* Your assignment *
Only lines containing the string "link" belong in the answer; find them in the records and copy them.

* Source data *
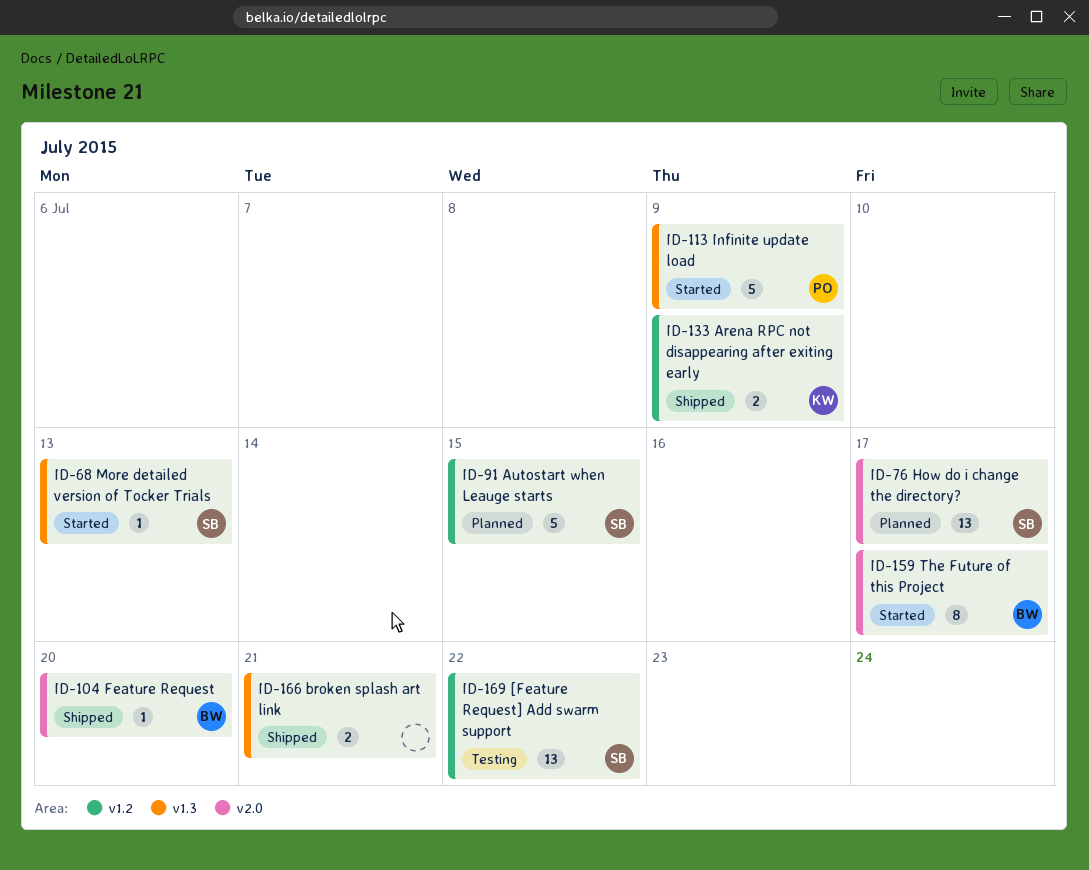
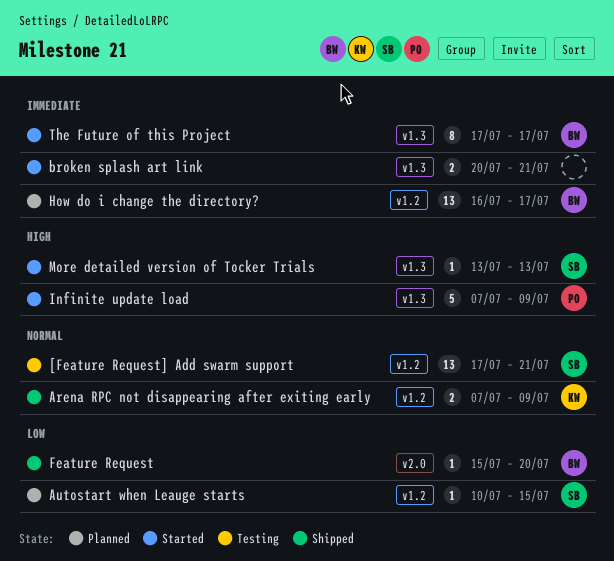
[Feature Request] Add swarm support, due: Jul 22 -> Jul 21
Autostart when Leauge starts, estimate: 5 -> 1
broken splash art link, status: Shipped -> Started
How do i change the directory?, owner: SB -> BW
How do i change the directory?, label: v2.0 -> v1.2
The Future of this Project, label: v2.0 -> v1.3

---

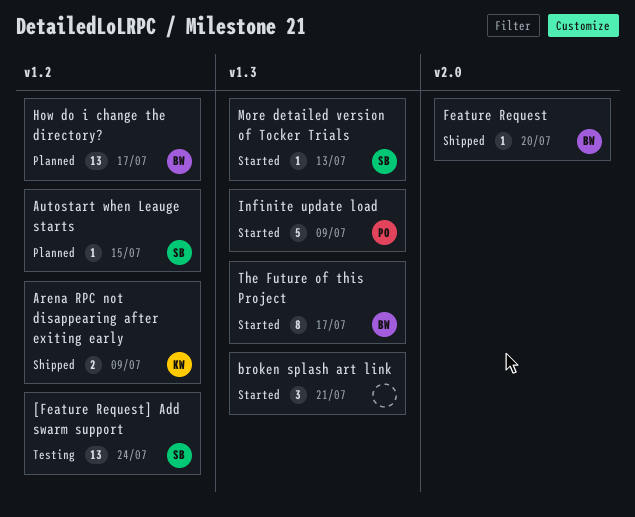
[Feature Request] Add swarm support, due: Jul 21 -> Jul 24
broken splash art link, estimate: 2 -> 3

* Response area *
broken splash art link, status: Shipped -> Started
broken splash art link, estimate: 2 -> 3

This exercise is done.